So many of today’s trends aren’t good for our society — children navigating parents in separate, changing homes; young adults and children committing suicide at skyrocketing rates; drug use and deaths from them increasing dramatically; skyrocketing anxiety and depression — the list goes on.
But why are these trends growing?
The answer is simple. We are no longer united as a community of Americans. Did that make this chaotic country we’re now living in?
When we share common rules and ideas, there is the promise and hope for developing a purpose in life. Virginity and white wedding dresses used to be saved for marriage. When we do that, both commitment and sex are lifted to an elevated position of honor.
Men were raised to protect and provide, and women were raised to grow and nurture their babies. By making a house a home, there was connectedness and stability.
When people had positions of power and esteem, they lived up to a higher moral standard and were, therefore, role models to be respected. Regular, working-class people were influenced to do the same.
When I attended school, we respected our teachers who took their responsibility as educators to get us ready for our lives with writing, reading, art, history, and mathematics — and no grooming toward liberal ideology, including race hating and gender identity.
The younger generations now see the world through social media, which is a source not responsible for truth. It is no surprise that they are lost.
The stigma on drug users is almost nonexistent now. In the state I reside in, hard drugs are legal. Drug abuse was for losers. Does anyone remember Nancy Reagan’s “Just Say No” campaign? The emphasis is no longer on the path to the future — responsible behavior and further education.
An article in The Atlantic, authored by David Brooks, titled “How America Got Mean,” discusses a culture devoid of moral education. This leaves generations to grow up in a morally inarticulate, self-centered world.
“According to research by Ryan Streeters, the director of domestic policy studies at the American Enterprise Institute, lonely young people are seven times more likely to say they are active in politics than young people who aren’t lonely. For people who feel disrespected, unseen, and alone, politics is a seductive form of social therapy. It offers them a comprehensible moral landscape: The line between good and evil runs not down the middle of every human heart, but between groups.”
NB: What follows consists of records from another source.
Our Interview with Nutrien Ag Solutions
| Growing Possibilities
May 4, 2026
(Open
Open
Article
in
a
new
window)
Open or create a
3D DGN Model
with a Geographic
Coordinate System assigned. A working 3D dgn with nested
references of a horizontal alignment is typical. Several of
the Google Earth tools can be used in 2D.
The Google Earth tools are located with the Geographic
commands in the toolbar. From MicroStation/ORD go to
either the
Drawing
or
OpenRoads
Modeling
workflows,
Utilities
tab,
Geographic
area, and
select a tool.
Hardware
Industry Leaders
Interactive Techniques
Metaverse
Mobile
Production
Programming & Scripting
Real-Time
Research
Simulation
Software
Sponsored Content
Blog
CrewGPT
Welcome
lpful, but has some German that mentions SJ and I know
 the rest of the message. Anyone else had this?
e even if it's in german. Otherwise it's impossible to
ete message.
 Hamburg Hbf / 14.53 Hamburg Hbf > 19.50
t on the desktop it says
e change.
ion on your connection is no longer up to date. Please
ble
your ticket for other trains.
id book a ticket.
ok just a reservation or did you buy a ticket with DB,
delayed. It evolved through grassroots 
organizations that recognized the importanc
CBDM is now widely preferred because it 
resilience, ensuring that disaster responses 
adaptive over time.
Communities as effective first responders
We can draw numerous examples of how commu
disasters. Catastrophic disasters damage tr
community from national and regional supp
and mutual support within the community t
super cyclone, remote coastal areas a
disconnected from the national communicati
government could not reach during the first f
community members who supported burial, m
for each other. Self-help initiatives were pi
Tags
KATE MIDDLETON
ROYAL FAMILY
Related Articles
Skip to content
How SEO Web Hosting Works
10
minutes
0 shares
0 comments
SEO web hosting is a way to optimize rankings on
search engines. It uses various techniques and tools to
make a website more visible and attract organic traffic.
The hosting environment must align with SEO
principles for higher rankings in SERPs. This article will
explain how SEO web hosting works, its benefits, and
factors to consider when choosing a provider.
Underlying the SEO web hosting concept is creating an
“For many years, America seemed to be awash in a culture of hyper-individualism. But these days, people are quick to identify themselves by their groups: Republican, Democrat, evangelical, person of color, LGBTQ, Southerner, patriot, progressive, considerate. People who feel isolated and under threat flee to tailing identities. The stronger a group’s claim to victim status, the more virtuous it is assumed to be, and the more secure its members can feel about their own innocence.”
The decline of coherent educational experiences, support for morals, principles, values, public leaders of character, and the fall of families has brought us to a society filled with hate and anger and a personal sense of justification for hating.